Credit reporting agency Equifax cut 10% of its employees and contractors in the fourth quarter.
That amounts to 2,350 workers being let go, according to its fourth quarter earnings report published Thursday. Some of those employees were mortgage-related personnel, per a senior director impacted by reductions that took place.
Equifax’s revenue was $1.2 billion in the fourth quarter, down 4% due to a 41% decline in mortgage revenue.
And while the company’s overall business year-over-year grew by 4% to a whopping $5.1 billion, the company experienced a “significant 23% mortgage revenue decline” year to date.
“We delivered a strong 2022 with 17% non-mortgage growth in an unprecedented mortgage market decline,” said Mark Begor, CEO of Equifax during the company’s earnings call. “To respond to the declining mortgage market and uncertain economy, we are accelerating our data and technology cloud transformation cost savings and executing broader proactive cost actions to deliver $200 million of spending reduction in 2023, including $120 million in expense and $80 million in capital spending reductions.”
The company’s CEO highlighted that Equifax will focus on its “non-mortgage” side of the business, which he projects to be strong throughout 2023.
“We are energized about the new Equifax and remain confident in our long-term 8-12% growth framework that will deliver higher margins and free cash flow,” he added.

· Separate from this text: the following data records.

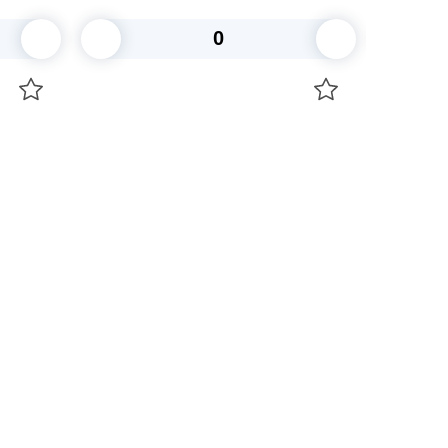
В корзину
+7 747 094 22 07
Звоните по телефону
+7 708 861 37 08
Пишите в telegram
+7 708 861 37 08
Пишите в whatsup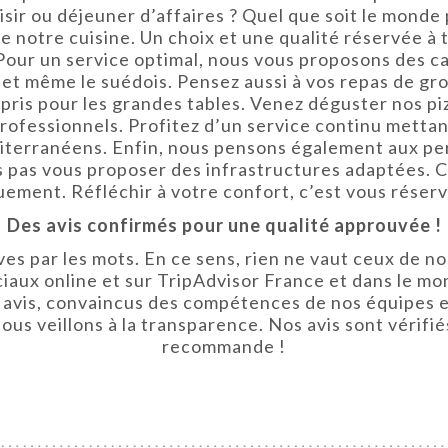
sir ou déjeuner d’affaires ? Quel que soit le monde
e notre cuisine. Un choix et une qualité réservée à 
Pour un service optimal, nous vous proposons des c
en et même le suédois. Pensez aussi à vos repas de g
ris pour les grandes tables. Venez déguster nos piz
ofessionnels. Profitez d’un service continu mettant
diterranéens. Enfin, nous pensons également aux pe
s pas vous proposer des infrastructures adaptées. 
ement. Réfléchir à votre confort, c’est vous réserve
Des avis confirmés pour une qualité approuvée !
 par les mots. En ce sens, rien ne vaut ceux de nos 
ciaux online et sur TripAdvisor France et dans le mo
 avis, convaincus des compétences de nos équipes et
us veillons à la transparence. Nos avis sont vérifiés
recommande !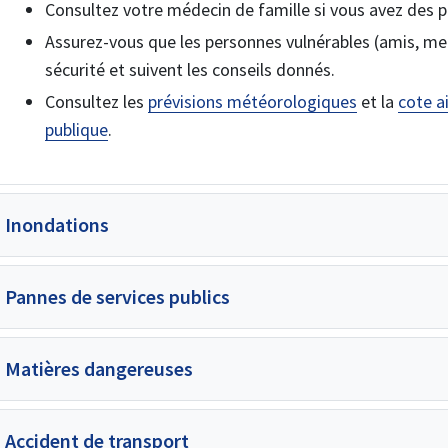
Consultez votre médecin de famille si vous avez des p
Assurez-vous que les personnes vulnérables (amis, mem
sécurité et suivent les conseils donnés.
Consultez les
prévisions météorologiques
et la
cote a
publique
.
Inondations
Pannes de services publics
Matières dangereuses
Accident de transport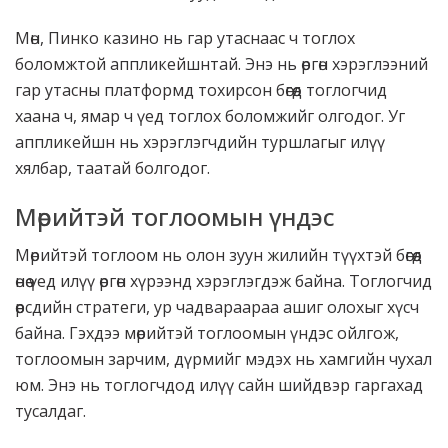
Мөн, Пинко казино нь гар утаснаас ч тоглох
боломжтой аппликейшнтай. Энэ нь өргөн хэрэглээний
гар утасны платформд тохирсон бөгөөд тоглогчид
хаана ч, ямар ч үед тоглох боломжийг олгодог. Уг
аппликейшн нь хэрэглэгчдийн туршлагыг илүү
хялбар, таатай болгодог.
Мөрийтэй тоглоомын үндэс
Мөрийтэй тоглоом нь олон зуун жилийн түүхтэй бөгөөд
өнөө үед илүү өргөн хүрээнд хэрэглэгдэж байна. Тоглогчид
өөрсдийн стратеги, ур чадвараараа ашиг олохыг хүсч
байна. Гэхдээ мөрийтэй тоглоомын үндэс ойлгож,
тоглоомын зарчим, дүрмийг мэдэх нь хамгийн чухал
юм. Энэ нь тоглогчдод илүү сайн шийдвэр гаргахад
тусалдаг.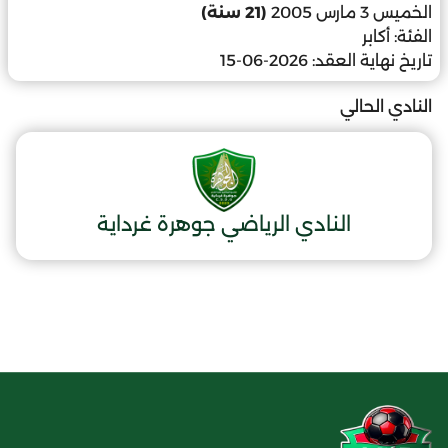
الخميس 3 مارس 2005
(21 سنة)
الفئة:
أكابر
تاريخ نهاية العقد:
2026-06-15
النادي الحالي
النادي الرياضي جوهرة غرداية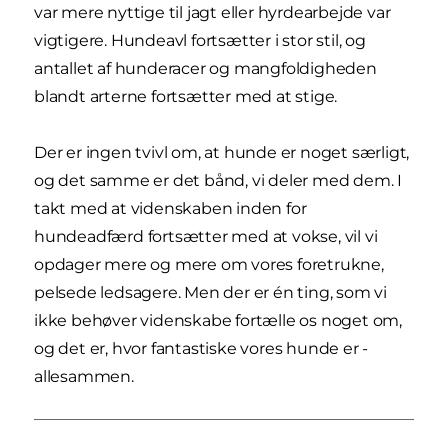
var mere nyttige til jagt eller hyrdearbejde var
vigtigere. Hundeavl fortsætter i stor stil, og
antallet af hunderacer og mangfoldigheden
blandt arterne fortsætter med at stige.
Der er ingen tvivl om, at hunde er noget særligt,
og det samme er det bånd, vi deler med dem. I
takt med at videnskaben inden for
hundeadfærd fortsætter med at vokse, vil vi
opdager mere og mere om vores foretrukne,
pelsede ledsagere. Men der er én ting, som vi
ikke behøver videnskabe fortælle os noget om,
og det er, hvor fantastiske vores hunde er -
allesammen.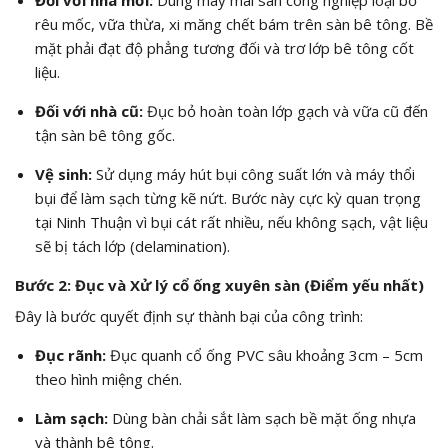
rêu mốc, vữa thừa, xi măng chết bám trên sàn bê tông. Bề
mặt phải đạt độ phẳng tương đối và trơ lớp bê tông cốt
liệu.
Đối với nhà cũ:
Đục bỏ hoàn toàn lớp gạch và vữa cũ đến
tận sàn bê tông gốc.
Vệ sinh:
Sử dụng máy hút bụi công suất lớn và máy thổi
bụi để làm sạch từng kẽ nứt. Bước này cực kỳ quan trọng
tại Ninh Thuận vì bụi cát rất nhiều, nếu không sạch, vật liệu
sẽ bị tách lớp (delamination).
Bước 2: Đục và Xử lý cổ ống xuyên sàn (Điểm yếu nhất)
Đây là bước quyết định sự thành bại của công trình:
Đục rãnh:
Đục quanh cổ ống PVC sâu khoảng 3cm – 5cm
theo hình miệng chén.
Làm sạch:
Dùng bàn chải sắt làm sạch bề mặt ống nhựa
và thành bê tông.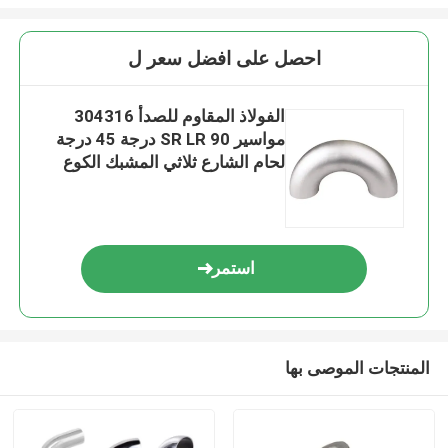
احصل على افضل سعر ل
الفولاذ المقاوم للصدأ 304316
مواسير SR LR 90 درجة 45 درجة
لحام الشارع ثلاثي المشبك الكوع
استمر
المنتجات الموصى بها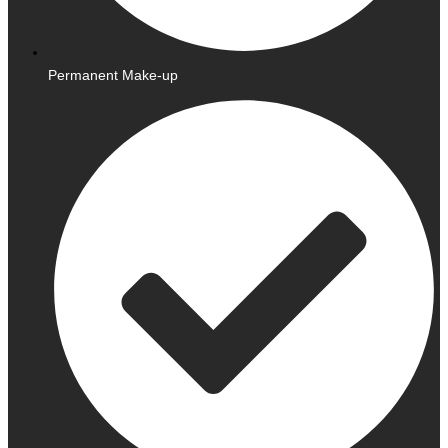
Permanent Make-up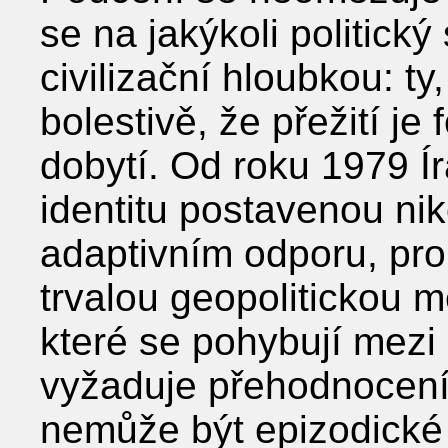
se na jakýkoli politick
civilizační hloubkou: ty,
bolestivě, že přežití je 
dobytí. Od roku 1979 Ír
identitu postavenou niko
adaptivním odporu, pro
trvalou geopolitickou m
které se pohybují mezi r
vyžaduje přehodnocení 
nemůže být epizodické 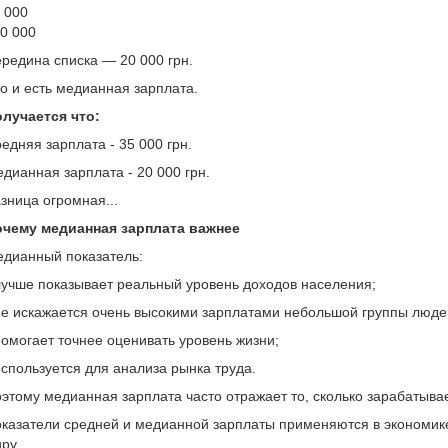
 000
0 000
редина списка — 20 000 грн.
о и есть медианная зарплата.
лучается что:
едняя зарплата - 35 000 грн.
дианная зарплата - 20 000 грн.
зница огромная...
чему медианная зарплата важнее
дианный показатель:
лучше показывает реальный уровень доходов населения;
не искажается очень высокими зарплатами небольшой группы люде
помогает точнее оценивать уровень жизни;
используется для анализа рынка труда.
этому медианная зарплата часто отражает то, сколько зарабатыва
казатели средней и медианной зарплаты применяются в экономике,
ру.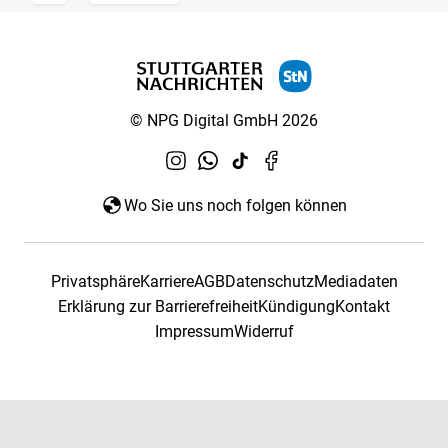
© NPG Digital GmbH 2026
Wo Sie uns noch folgen können
Privatsphäre
Karriere
AGB
Datenschutz
Mediadaten
Erklärung zur Barrierefreiheit
Kündigung
Kontakt
Impressum
Widerruf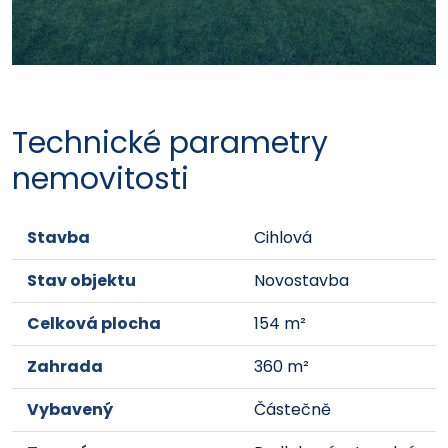
Technické parametry
nemovitosti
Stavba
Cihlová
Stav objektu
Novostavba
Celková plocha
154 m²
Zahrada
360 m²
Vybavený
Částečně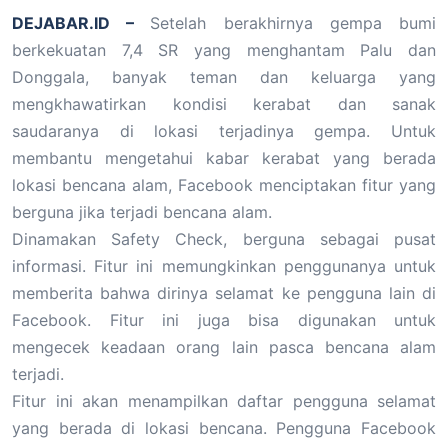
DEJABAR.ID –
Setelah berakhirnya gempa bumi
berkekuatan 7,4 SR yang menghantam Palu dan
Donggala, banyak teman dan keluarga yang
mengkhawatirkan kondisi kerabat dan sanak
saudaranya di lokasi terjadinya gempa. Untuk
membantu mengetahui kabar kerabat yang berada
lokasi bencana alam, Facebook menciptakan fitur yang
berguna jika terjadi bencana alam.
Dinamakan Safety Check, berguna sebagai pusat
informasi. Fitur ini memungkinkan penggunanya untuk
memberita bahwa dirinya selamat ke pengguna lain di
Facebook. Fitur ini juga bisa digunakan untuk
mengecek keadaan orang lain pasca bencana alam
terjadi.
Fitur ini akan menampilkan daftar pengguna selamat
yang berada di lokasi bencana. Pengguna Facebook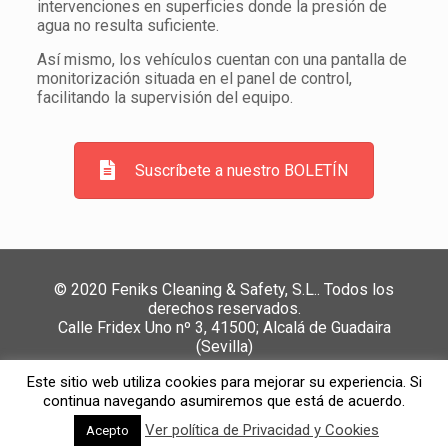
intervenciones en superficies donde la presión de
agua no resulta suficiente.
Así mismo, los vehículos cuentan con una pantalla de
monitorización situada en el panel de control,
facilitando la supervisión del equipo.
Suscríbete a nuestro BOLETÍN
© 2020 Feniks Cleaning & Safety, S.L.. Todos los
derechos reservados.
Calle Fridex Uno nº 3, 41500; Alcalá de Guadaira
(Sevilla)
Política de Privacidad y Cookies
//
Política de calidad,
Este sitio web utiliza cookies para mejorar su experiencia. Si
medio ambiente y SST
//
Canal de denuncias
continua navegando asumiremos que está de acuerdo.
Ver política de Privacidad y Cookies
Acepto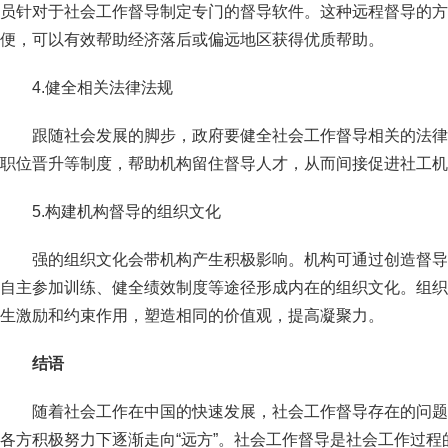
员针对于社会工作督导制定专门的督导软件。这种远程督导的方
便，可以有效帮助经济落后或偏远地区获得优质帮助。
4.健全相关法律法规
跟随社会发展的脚步，政府要健全社会工作督导相关的法律
职位晋升等制度，帮助机构留住督导人才，从而间接促进社工机
5.构建机构督导的组织文化
强的组织文化会带机构产生积极影响。机构可通过创造督导
自主参加训练、健全绩效制度等途径形成内在的组织文化。组织
生激励和约束作用，塑造相同的价值观，提高凝聚力。
结语
随着社会工作在中国的快速发展，社会工作督导存在的问题
各方积极努力下逐渐走向“远方”。社会工作督导是社会工作过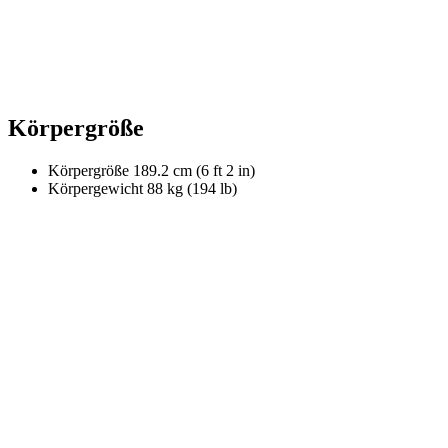
Körpergröße
Körpergröße
189.2 cm (6 ft 2 in)
Körpergewicht
88 kg (194 lb)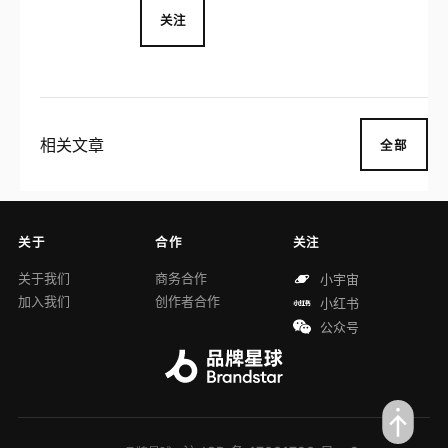
关注
相关文章
全部
关于
合作
关注
关于我们
商务合作
小宇宙
加入我们
创作者合作
小红书
公众号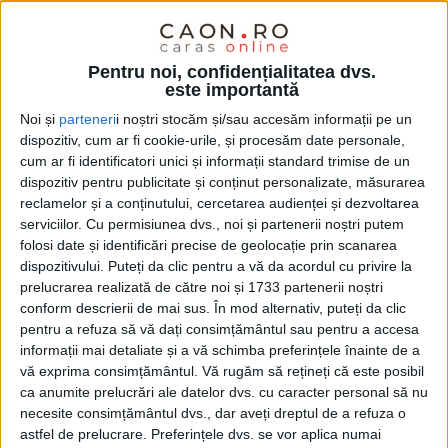
26 NOIEMBRIE 2024, 08:13 AM
2 MINUTE DE CITIRE
REȘIȚA – Comitetul Executiv al Federației Române de
Pentru noi, confidențialitatea dvs.
Gimnastică a stabilit, pe baza punctajelor obţinute la
este importantă
competițiile din 2024, clasamentul primilor 10 sportivi!
Noi și
parteneri
i noștri stocăm și/sau accesăm informații pe un
Reșițeanul Robert Pașca s-a clasat pe locul 5 în Top 10 la
dispozitiv, cum ar fi cookie-urile, și procesăm date personale,
gimnastică artistică masculină, fiind singurul reșițean care se
cum ar fi identificatori unici și informații standard trimise de un
află topul celor mai buni gimnaști din 2024!
dispozitiv pentru publicitate și conținut personalizate, măsurarea
reclamelor și a conținutului, cercetarea audienței și dezvoltarea
serviciilor.
Cu permisiunea dvs., noi și partenerii noștri putem
folosi date și identificări precise de geolocație prin scanarea
dispozitivului. Puteți da clic pentru a vă da acordul cu privire la
prelucrarea realizată de către noi și 1733 partenerii noștri
conform descrierii de mai sus. În mod alternativ, puteți da clic
pentru a refuza să vă dați consimțământul sau pentru a accesa
informații mai detaliate și a vă schimba preferințele înainte de a
vă exprima consimțământul.
Vă rugăm să rețineți că este posibil
ca anumite prelucrări ale datelor dvs. cu caracter personal să nu
necesite consimțământul dvs., dar aveți dreptul de a refuza o
astfel de prelucrare. Preferințele dvs. se vor aplica numai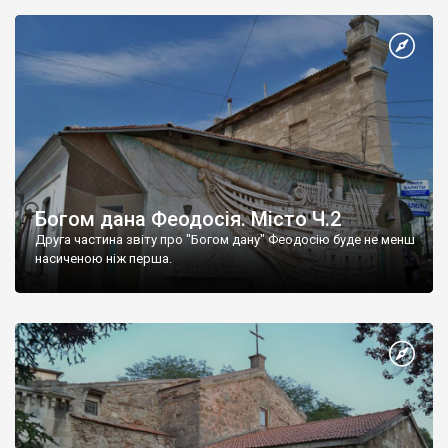
Богом дана Феодосія. Місто Ч.2
Друга частина звіту про "Богом дану" Феодосію буде не менш
насиченою ніж перша.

Equifax and other credit-reporting bureaus have come into the spotlight in the past year, as the mortgage industry has moved towards accepting and slowly incorporating alternative data.
The credit-reporting agency announced last year that it would begin including utility, cable and telecommunications payment data in credit reports sent to mortgage companies. The addition of the new types of payment histories alongside data already available within credit reports is expected to expand opportunities for first-time buyers.
Equifax is not the only vendor impacted by the low origination environment. Other vendors that provide services to the mortgage industry have either cut personnel or have shuttered operations entirely.
In January, cloud-based banking platform provider nCino, which recently acquired SimpleNexus, slashed 7% of its workforce. Meanwhile, provider of mortgage fulfillment services, Promontory MortgagePath, closed its doors in November due to “unprecedented and rapid mortgage market deterioration.”